Eppure quest’anno l’8 marzo assume una tinta parzialmente diversa rispetto agli anni passati perché, in un’ottica di valorizzazione, quantomeno porta a riaffermare che esistono le femmine e i maschi. Femmine e maschi che appartengono a due universi differenti sotto moltissimi aspetti (dalla conformazione fisica, alle funzionalità cerebrali, passando per le caratteristiche psicologiche, relazionali e sociali...), ma che non per questo sono ineguali per dignità. E, soprattutto, due sessi che possono dar vita a un’unità feconda di fondamentale importanza per l’intera umanità, dalla quale tutto ha origine e nella quale tutto trova ordine e spiegazione.

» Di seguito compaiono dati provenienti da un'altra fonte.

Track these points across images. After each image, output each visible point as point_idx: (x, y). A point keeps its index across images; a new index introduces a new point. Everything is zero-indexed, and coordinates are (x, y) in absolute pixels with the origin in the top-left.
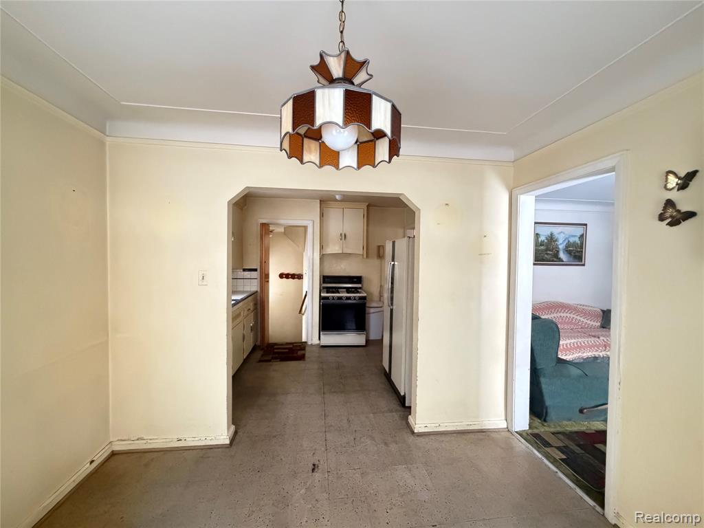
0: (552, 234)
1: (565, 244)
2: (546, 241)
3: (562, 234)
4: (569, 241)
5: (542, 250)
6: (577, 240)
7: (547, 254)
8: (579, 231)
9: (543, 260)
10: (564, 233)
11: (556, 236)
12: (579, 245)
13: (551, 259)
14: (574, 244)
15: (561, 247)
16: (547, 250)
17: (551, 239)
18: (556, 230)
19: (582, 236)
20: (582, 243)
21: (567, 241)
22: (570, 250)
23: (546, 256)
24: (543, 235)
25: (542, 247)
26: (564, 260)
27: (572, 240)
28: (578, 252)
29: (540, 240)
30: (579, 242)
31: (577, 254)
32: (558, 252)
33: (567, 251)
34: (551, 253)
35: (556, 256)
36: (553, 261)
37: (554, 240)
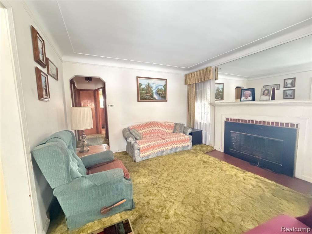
0: (149, 84)
1: (156, 89)
2: (145, 88)
3: (154, 84)
4: (158, 88)
5: (144, 93)
6: (162, 88)
7: (147, 95)
8: (163, 83)
9: (144, 99)
10: (155, 84)
11: (151, 85)
12: (164, 90)
13: (149, 98)
14: (161, 90)
15: (154, 91)
16: (146, 93)
17: (148, 86)
18: (151, 82)
19: (165, 85)
20: (165, 89)
21: (157, 88)
22: (159, 93)
23: (146, 96)
24: (144, 85)
25: (144, 92)
26: (157, 99)
27: (160, 87)
28: (163, 94)
29: (142, 87)
30: (164, 89)
31: (163, 96)
32: (153, 94)
33: (158, 93)
34: (149, 94)
35: (152, 96)
36: (150, 99)
37: (150, 87)
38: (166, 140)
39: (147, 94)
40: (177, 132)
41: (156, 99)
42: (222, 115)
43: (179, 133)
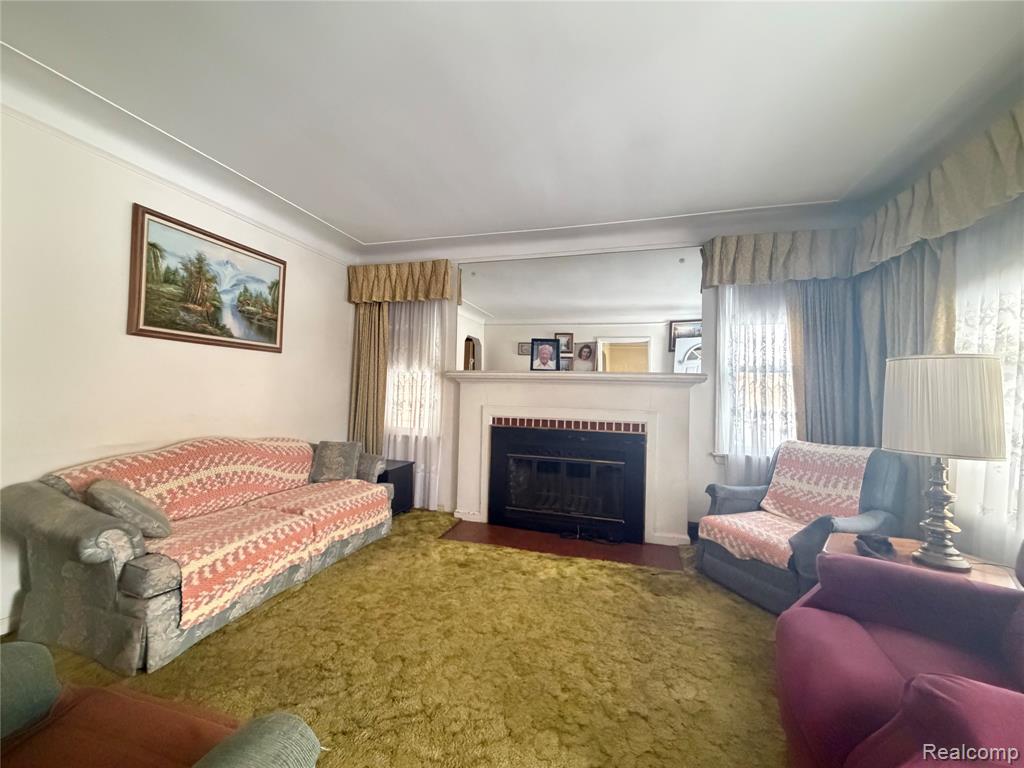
0: (200, 260)
1: (237, 293)
2: (182, 273)
3: (229, 267)
4: (246, 290)
5: (172, 298)
6: (265, 291)
7: (188, 310)
8: (270, 273)
9: (173, 325)
10: (233, 266)
11: (214, 268)
12: (270, 303)
13: (199, 326)
14: (257, 299)
15: (226, 299)
16: (186, 298)
17: (199, 270)
18: (215, 254)
19: (275, 285)
20: (275, 301)
21: (241, 289)
22: (252, 313)
23: (182, 314)
24: (173, 255)
25: (171, 289)
27: (253, 288)
28: (268, 319)
29: (163, 265)
30: (270, 298)
32: (218, 309)
33: (242, 310)
34: (200, 308)
35: (213, 318)
36: (203, 332)
37: (208, 276)
38: (306, 513)
39: (191, 306)
40: (331, 476)
41: (232, 336)
42: (482, 407)
43: (343, 479)
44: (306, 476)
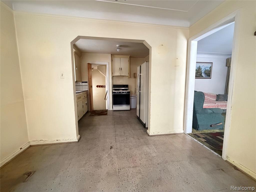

Oggigiorno la ricchezza insita nella differenza tra maschile e femminile è sempre più spesso negata, in favore di un indifferentismo sessuale che – checché ne dicano le femministe – spesso gioca a sfavore del “genio femminile”. La tendenza è infatti quella di portare le donne a negare le proprie peculiarità per omologarsi a un modello di comportamento tipicamente maschile: si vedono così donne che negano la loro natura materna in favore della carriera lavorativa; che soffocano il loro istinto di accoglienza dell’altro; che assumono posizioni di comando e negano la loro emotività; che hanno perso la loro capacità relazionale e sociale perché troppo impegnate su fronti fino a pochi anni fa riservati agli uomini…

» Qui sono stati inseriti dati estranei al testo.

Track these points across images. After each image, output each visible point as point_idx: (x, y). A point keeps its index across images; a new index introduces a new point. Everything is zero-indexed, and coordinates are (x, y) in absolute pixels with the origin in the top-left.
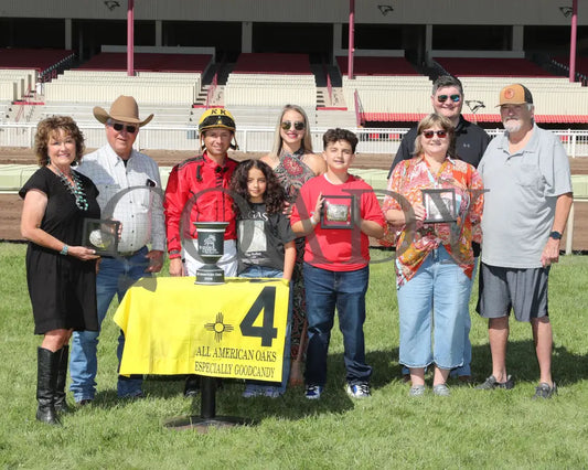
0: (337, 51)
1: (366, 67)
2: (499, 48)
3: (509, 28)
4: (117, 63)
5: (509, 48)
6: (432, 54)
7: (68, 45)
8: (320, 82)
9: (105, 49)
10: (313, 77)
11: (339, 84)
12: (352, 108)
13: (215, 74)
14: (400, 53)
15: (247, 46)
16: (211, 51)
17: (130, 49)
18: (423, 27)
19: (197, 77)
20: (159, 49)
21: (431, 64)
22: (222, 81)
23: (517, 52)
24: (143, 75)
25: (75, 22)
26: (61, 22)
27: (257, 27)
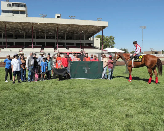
0: (56, 45)
1: (59, 47)
2: (73, 45)
3: (74, 43)
4: (31, 47)
6: (66, 46)
7: (25, 45)
8: (54, 49)
9: (29, 45)
11: (56, 49)
13: (42, 48)
14: (63, 46)
15: (46, 45)
16: (42, 45)
17: (33, 45)
18: (65, 43)
19: (40, 49)
20: (35, 45)
22: (43, 49)
23: (75, 46)
24: (34, 48)
26: (24, 42)
27: (47, 43)
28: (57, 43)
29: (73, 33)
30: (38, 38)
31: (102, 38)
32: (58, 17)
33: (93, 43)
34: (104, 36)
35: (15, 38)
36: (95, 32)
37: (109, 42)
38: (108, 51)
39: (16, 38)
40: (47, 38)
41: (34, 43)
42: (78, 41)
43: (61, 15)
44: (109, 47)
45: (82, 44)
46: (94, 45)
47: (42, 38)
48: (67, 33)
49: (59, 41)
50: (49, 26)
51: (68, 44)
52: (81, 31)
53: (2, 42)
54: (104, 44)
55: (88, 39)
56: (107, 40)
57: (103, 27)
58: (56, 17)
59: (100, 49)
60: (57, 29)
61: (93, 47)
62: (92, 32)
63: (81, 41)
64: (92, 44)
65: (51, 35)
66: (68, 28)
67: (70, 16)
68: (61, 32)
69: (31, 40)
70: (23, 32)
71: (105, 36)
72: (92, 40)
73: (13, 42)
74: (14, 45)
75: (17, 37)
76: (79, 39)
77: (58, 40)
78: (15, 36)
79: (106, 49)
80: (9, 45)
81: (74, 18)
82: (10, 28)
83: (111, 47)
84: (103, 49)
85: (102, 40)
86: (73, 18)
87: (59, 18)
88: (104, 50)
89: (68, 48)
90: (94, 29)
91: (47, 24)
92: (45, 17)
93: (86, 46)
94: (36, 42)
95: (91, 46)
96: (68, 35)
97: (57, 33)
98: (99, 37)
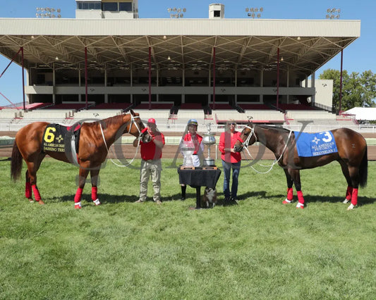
0: (210, 102)
2: (256, 101)
3: (259, 95)
4: (145, 107)
5: (259, 101)
6: (237, 103)
7: (132, 102)
8: (206, 113)
9: (142, 103)
10: (203, 111)
11: (210, 113)
12: (214, 119)
13: (174, 111)
14: (228, 103)
15: (183, 101)
16: (173, 103)
17: (150, 102)
18: (234, 95)
19: (169, 111)
20: (158, 102)
21: (236, 106)
22: (176, 113)
23: (261, 102)
25: (133, 95)
26: (129, 95)
27: (186, 96)
28: (212, 96)
29: (257, 66)
30: (164, 83)
31: (338, 80)
32: (217, 14)
33: (313, 96)
34: (346, 72)
35: (108, 85)
36: (320, 60)
37: (361, 90)
38: (358, 118)
39: (112, 85)
40: (188, 84)
41: (154, 97)
42: (270, 91)
43: (223, 6)
44: (361, 105)
45: (280, 96)
46: (317, 101)
47: (175, 82)
48: (240, 66)
49: (219, 90)
50: (192, 46)
51: (241, 98)
52: (279, 57)
53: (78, 95)
54: (346, 98)
55: (298, 84)
56: (355, 85)
57: (345, 41)
58: (212, 14)
59: (334, 111)
60: (212, 54)
61: (312, 107)
62: (310, 61)
63: (277, 90)
64: (310, 98)
65: (196, 72)
66: (243, 50)
67: (247, 10)
68: (223, 63)
69: (147, 88)
70: (127, 66)
71: (349, 74)
72: (309, 86)
73: (103, 96)
74: (106, 101)
75: (112, 82)
76: (274, 84)
77: (216, 88)
78: (108, 79)
79: (350, 111)
80: (93, 103)
81: (259, 16)
82: (95, 54)
83: (366, 106)
84: (343, 111)
85: (341, 87)
86: (256, 13)
87: (219, 16)
88: (345, 113)
89: (241, 109)
90: (316, 49)
91: (186, 38)
92: (182, 16)
93: (291, 102)
94: (159, 95)
95: (305, 103)
96: (243, 73)
97: (212, 65)
98: (331, 78)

Tutto questo, tuttavia, lungi dall’essere una conquista, è deleterio per la società: le donne non sanno più essere madri, gli uomini non sanno più essere padri e i figli si trovano spesso senza modelli solidi cui guardare, in un circolo vizioso segnato da una profonda confusione e da un’insicurezza d’identità e di ruoli sempre più marcata.

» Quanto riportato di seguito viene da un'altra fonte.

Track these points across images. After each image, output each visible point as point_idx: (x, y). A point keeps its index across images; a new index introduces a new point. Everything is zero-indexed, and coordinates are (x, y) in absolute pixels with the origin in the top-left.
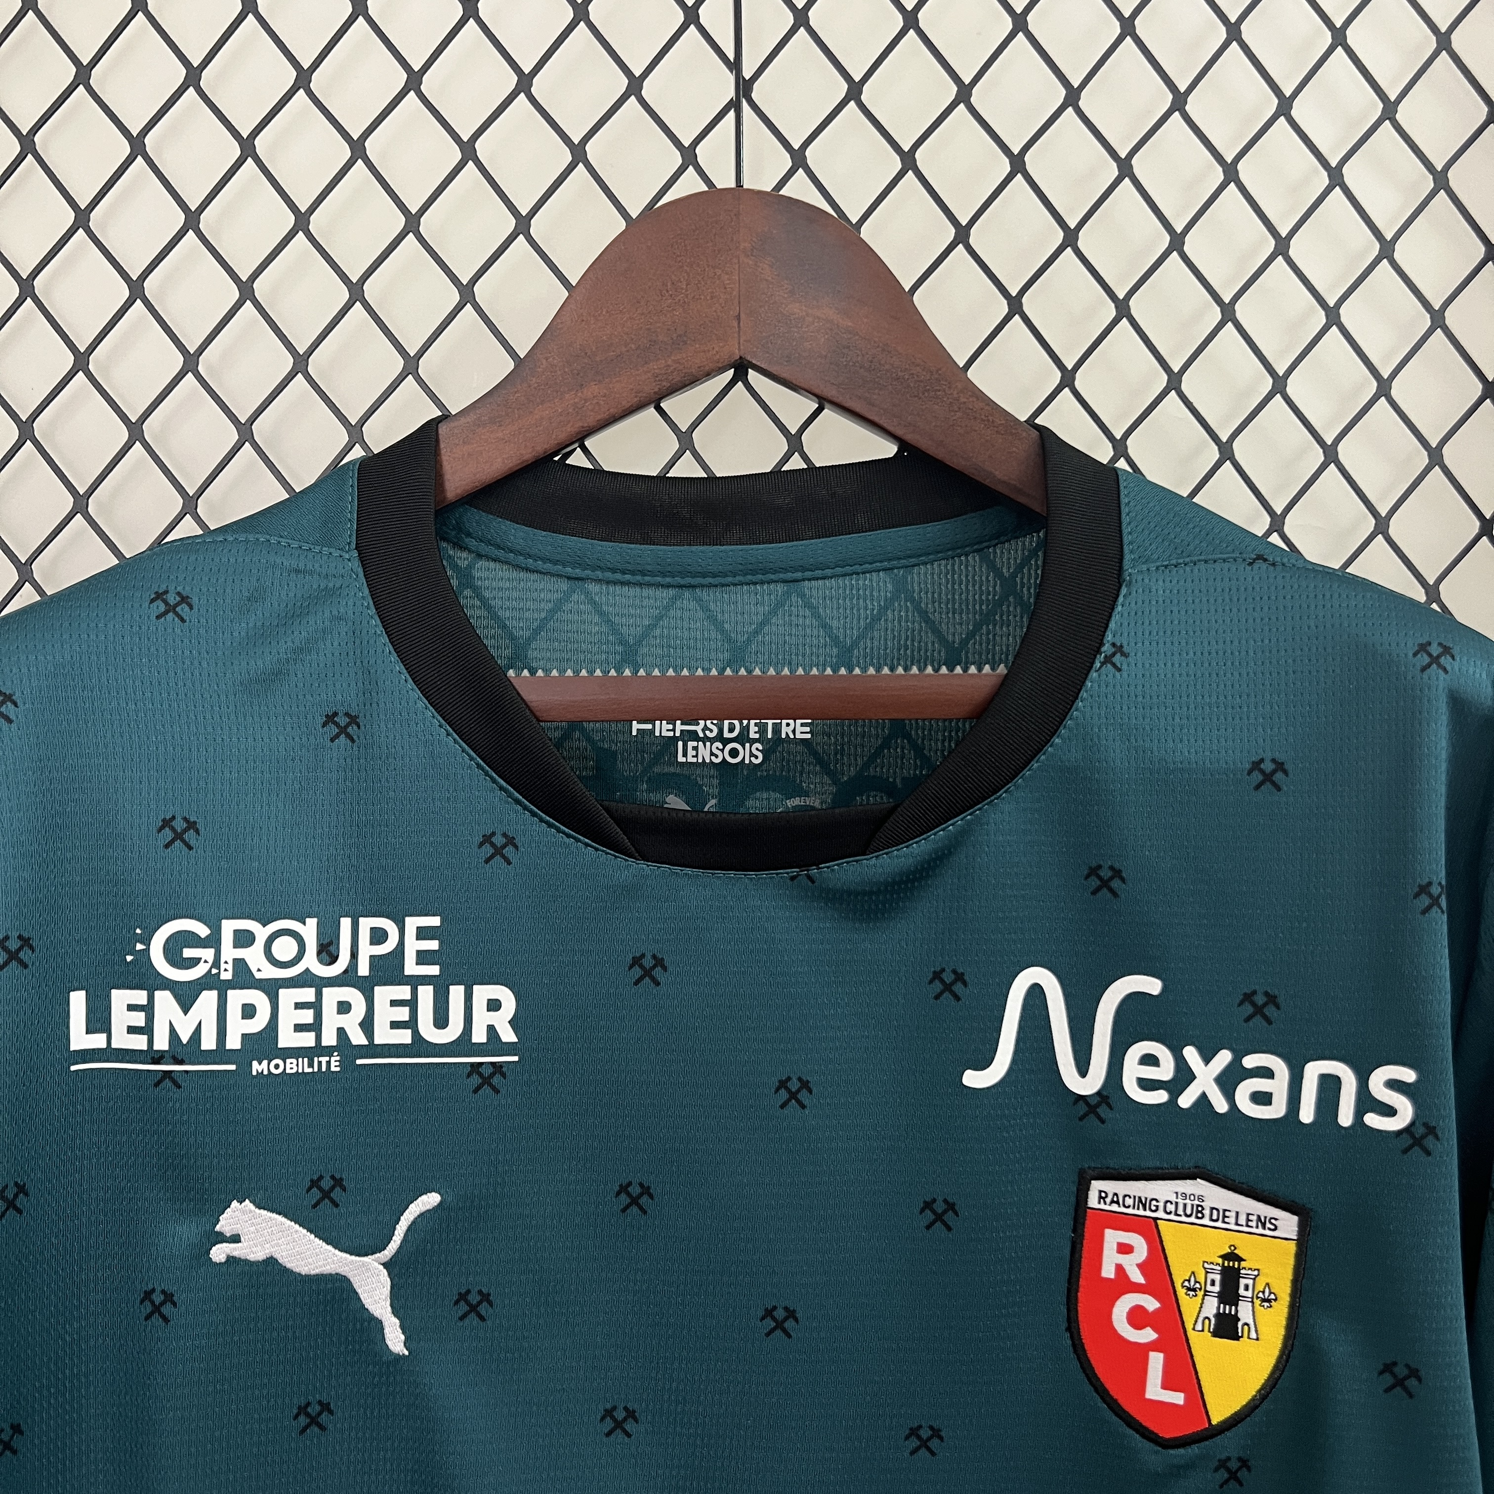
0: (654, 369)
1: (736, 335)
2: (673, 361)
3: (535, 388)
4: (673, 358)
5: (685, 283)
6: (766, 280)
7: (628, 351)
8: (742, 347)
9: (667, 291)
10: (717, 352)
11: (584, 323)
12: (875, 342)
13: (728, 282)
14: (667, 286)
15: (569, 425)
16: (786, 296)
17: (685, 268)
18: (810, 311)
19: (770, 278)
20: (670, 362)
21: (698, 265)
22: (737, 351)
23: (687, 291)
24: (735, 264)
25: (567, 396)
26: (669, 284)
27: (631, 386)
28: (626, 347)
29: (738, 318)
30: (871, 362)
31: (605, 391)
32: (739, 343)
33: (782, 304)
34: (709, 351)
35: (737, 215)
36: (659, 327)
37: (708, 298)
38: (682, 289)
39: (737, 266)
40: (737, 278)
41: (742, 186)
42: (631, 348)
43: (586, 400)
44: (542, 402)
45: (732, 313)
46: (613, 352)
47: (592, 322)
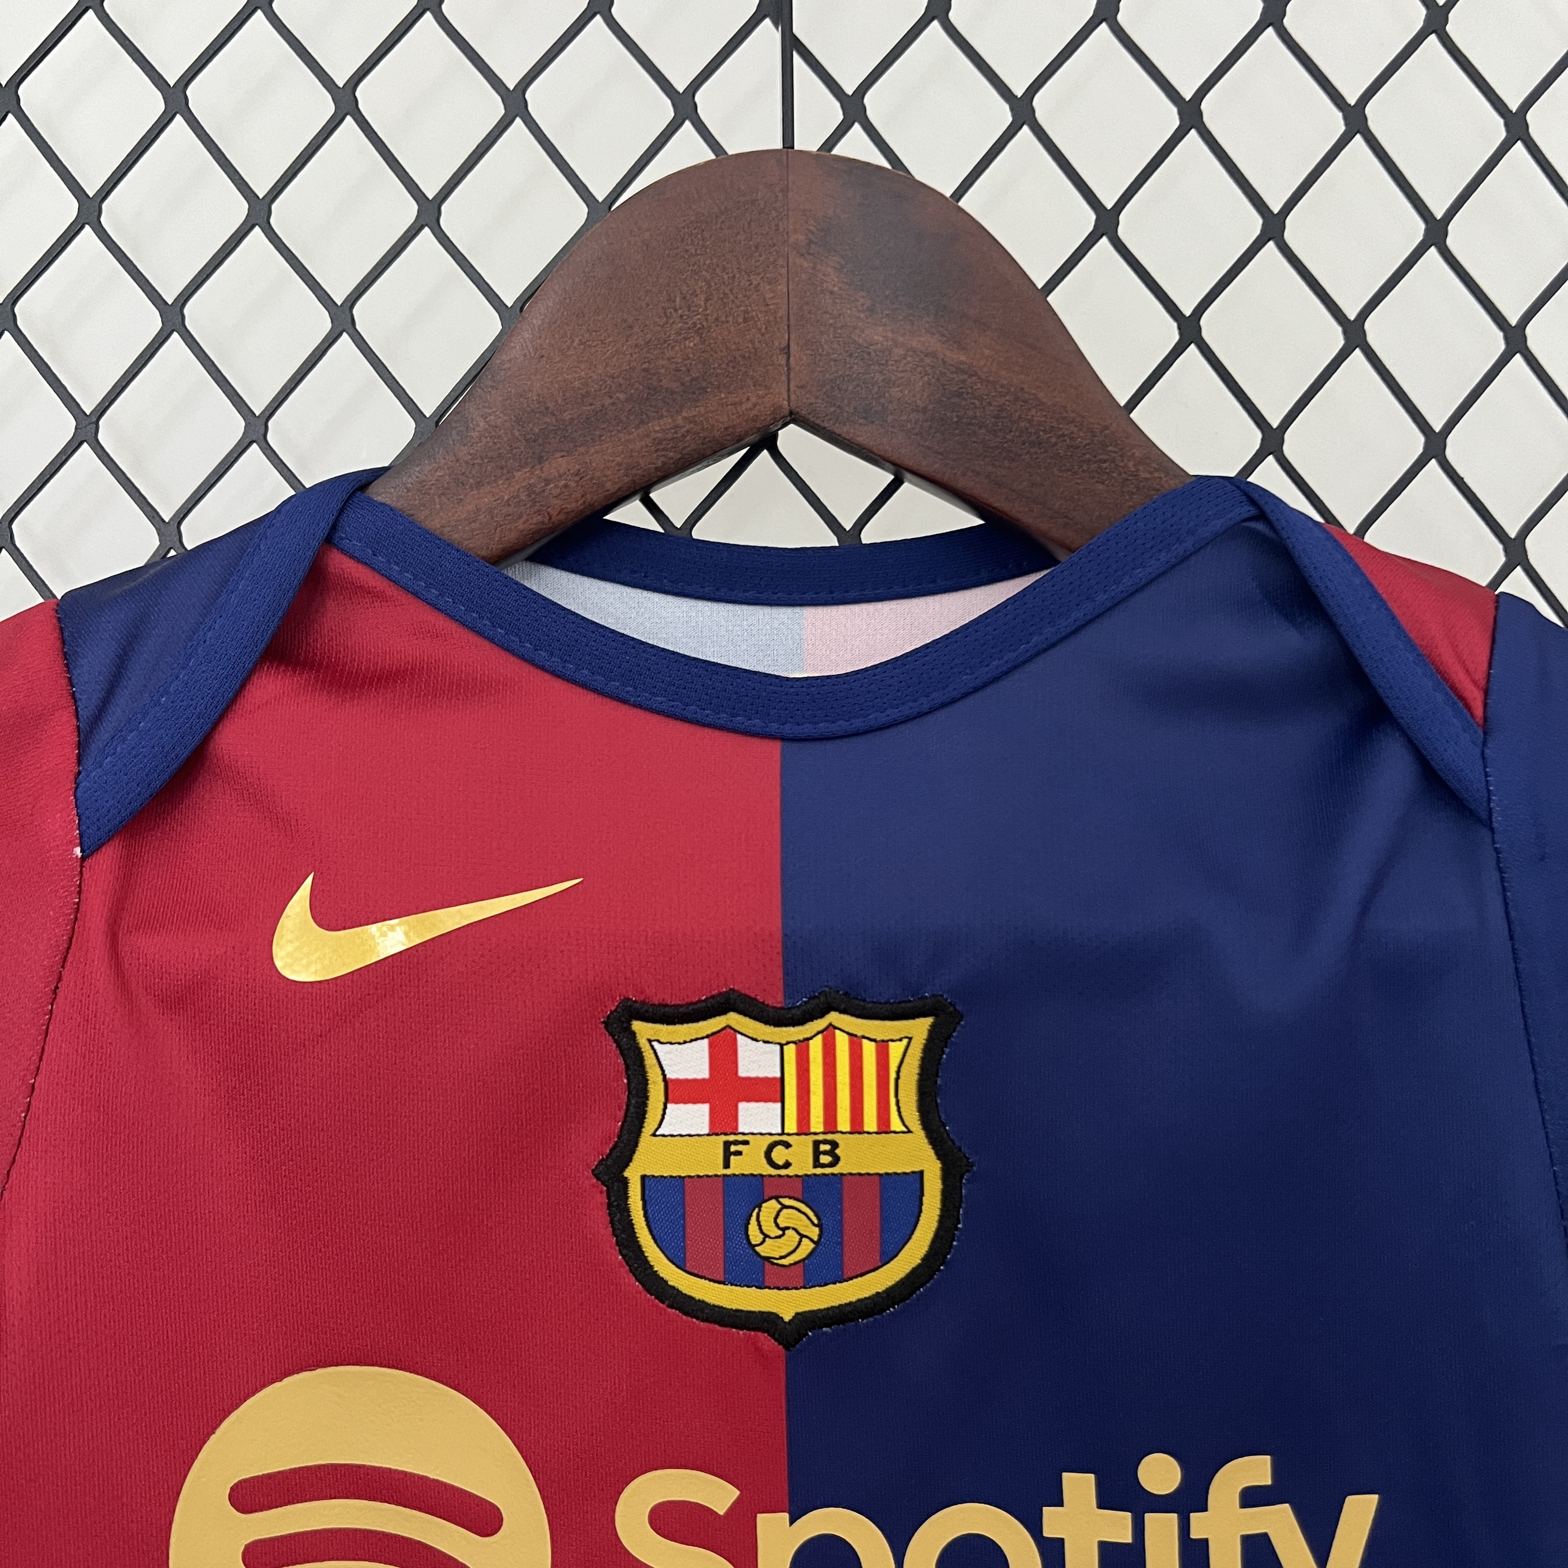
0: (656, 431)
1: (784, 378)
2: (685, 418)
3: (466, 463)
4: (684, 414)
5: (703, 297)
6: (832, 293)
7: (613, 404)
8: (793, 397)
9: (676, 310)
10: (755, 406)
11: (544, 359)
12: (1002, 386)
13: (771, 295)
14: (674, 301)
15: (522, 521)
16: (862, 315)
17: (704, 273)
18: (901, 339)
19: (836, 289)
20: (680, 421)
21: (724, 269)
22: (786, 403)
23: (706, 309)
24: (782, 267)
25: (518, 474)
26: (678, 299)
27: (619, 459)
28: (611, 397)
29: (787, 350)
30: (997, 417)
31: (577, 467)
32: (789, 390)
33: (855, 328)
34: (741, 403)
35: (785, 190)
36: (663, 367)
37: (740, 320)
38: (699, 306)
39: (784, 271)
40: (785, 290)
41: (793, 148)
42: (618, 398)
43: (547, 482)
44: (479, 484)
45: (776, 344)
46: (591, 405)
47: (557, 360)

Eppure è proprio qui che s’innesta la possibilità di un riscatto, il quale deve necessariamente passare dal “secondo sesso”, come esplicitato da Jo Croissant ne Il mistero della donna: “In questo crescente malessere della nostra società, la donna deve svolgere un ruolo capitale, un ruolo esaltante, quasi un nuovo parto. Infatti, se ella ritrova il suo posto, tutto si rimette in ordine per la felicità di tutti. È ora che riprenda il controllo di se stessa e ponderi la propria responsabilità, rendendosi conto del valore che ha la sua missione e dando finalmente il meglio di se stessa. Deve perciò smettere di essere come l’uomo e riconoscere la sua differenza non come una tara ma come una ricchezza […]. In questo periodo di profondo mutamento della nostra umanità, la donna ha un ruolo preponderante, non per schiacciare l’uomo, ma al contrario per elevarlo, per fare di lui un uomo nuovo, e per elevare tutta l’umanità”.
Ed è proprio questo l’augurio che rivolgiamo oggi a tutte le donne: abbiate il coraggio di essere madri (carnali o spirituali), di essere mogli, di essere figlie! Gli uomini vi ringrazieranno.